The device was designed to predict responses to treatment by measuring individual cell growth after drug exposure.
Researchers found they could predict whether a particular drug would kill leukemia or glioblastoma cells, based on how the drug affected the cells’ mass.
“We’ve developed a functional assay that can measure drug response of individual cells while maintaining viability for downstream analysis such as sequencing,” said study author Scott Manalis, PhD, of the Massachusetts Institute of Technology in Cambridge.
He and his colleagues were inspired to develop their assay, in part, by a test that has been used for decades to choose antibiotics to treat bacterial infections. The antibiotic susceptibility test involves simply taking bacteria from a patient, exposing them to a range of antibiotics, and observing whether the bacteria grow or die.
To translate that approach to cancer, the researchers needed a way to rapidly measure cell responses to drugs, and to do it with a limited number of cells.
For the past several years, Dr Manalis’s lab has been developing a device known as a suspended microchannel resonator (SMR).
According to the researchers, the SMR can measure cell masses 10 to 100 times more accurately than any other technique. This allows for the precise calculation of growth rates of single cells over short periods of time.
For this study, Dr Manalis and his colleagues used the SMR to determine whether drug susceptibility could be predicted by measuring cancer cell growth rates following drug exposure.
The team analyzed cells from patients with different subtypes of glioblastoma and B-cell acute lymphocytic leukemia (ALL) that have previously been shown to be either sensitive or resistant to specific therapies—MDM2 inhibitors for glioblastoma and BCR-ABL inhibitors for ALL.
After exposing the cancer cells to the drugs, the researchers waited about 15 hours, then measured the cell’s growth rates. Each cell was measured several times over a period of 15 to 20 minutes, providing enough data for the team to calculate the mass accumulation rate.
They found that cells known to be susceptible to a given therapy changed the way they accumulate mass, whereas resistant cells continued to grow as if unaffected.
“We’re able to show that cells we know are sensitive to therapy respond by dramatically reducing their growth rate relative to cells that are resistant,” said study author Mark Stevens, of the Dana-Farber Cancer Institute in Boston, Massachusetts.
“And because the cells are still alive, we have the opportunity to study the same cells following our measurement.”
The researchers said a major advantage of this technique is that it can be done with very small numbers of cells. In the experiments with ALL cells, the team showed they could get accurate results with a droplet of blood containing about 1000 ALL cells.
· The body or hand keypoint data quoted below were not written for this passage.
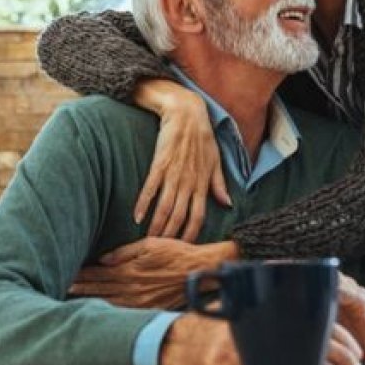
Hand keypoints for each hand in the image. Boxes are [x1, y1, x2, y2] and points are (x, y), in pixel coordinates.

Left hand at [69, 238, 238, 308]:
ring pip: (108, 302)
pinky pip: (122, 311)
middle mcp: (132, 288)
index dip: (82, 274)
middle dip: (80, 288)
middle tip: (62, 287)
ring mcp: (139, 301)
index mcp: (131, 270)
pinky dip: (108, 310)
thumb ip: (125, 252)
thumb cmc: (177, 253)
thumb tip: (103, 259)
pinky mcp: (148, 308)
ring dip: (89, 300)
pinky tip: (98, 309)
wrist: (199, 270)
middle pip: (100, 289)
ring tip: (72, 299)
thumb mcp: (151, 244)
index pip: (99, 273)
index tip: (68, 273)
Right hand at [132, 79, 231, 240]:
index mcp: (203, 183)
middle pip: (180, 216)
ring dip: (157, 225)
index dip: (192, 233)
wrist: (186, 113)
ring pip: (165, 207)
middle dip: (171, 236)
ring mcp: (174, 174)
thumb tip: (227, 204)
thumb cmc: (202, 137)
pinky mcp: (160, 164)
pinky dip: (143, 204)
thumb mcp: (216, 161)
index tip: (185, 247)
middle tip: (162, 251)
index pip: (199, 215)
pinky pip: (150, 188)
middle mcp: (189, 182)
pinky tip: (136, 218)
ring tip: (149, 241)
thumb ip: (219, 184)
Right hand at [160, 315, 364, 364]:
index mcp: (263, 303)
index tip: (358, 350)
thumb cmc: (209, 329)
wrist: (170, 346)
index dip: (340, 335)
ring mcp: (245, 344)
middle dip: (344, 356)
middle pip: (314, 338)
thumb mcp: (237, 308)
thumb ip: (263, 303)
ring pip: (302, 358)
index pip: (312, 316)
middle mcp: (258, 321)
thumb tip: (303, 302)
Another advantage is the speed at which small changes in cell mass can be measured, said Anthony Letai, MD, PhD, of the Dana-Farber Cancer Institute.
“This system is well suited to making rapid measurements,” said Dr Letai, who was not involved in this study. “I look forward to seeing them apply this to many more cancers and many more drugs.”
The researchers are now using their technique to test cells’ susceptibility to drugs, then isolate the cells and sequence the RNA found in them, revealing which genes are turned on.
“Now that we have a way to identify cells that are not responding to a given therapy, we are excited about isolating these cells and analyzing them to understand mechanisms of resistance,” Dr Manalis said.
In another recent paper published in Nature Biotechnology, the researchers described a higher throughput version of the SMR device that can do in 1 day the same number of measurements that took several months with the device used in this study.
This is an important step toward making the approach suitable for clinical samples, Dr Manalis said.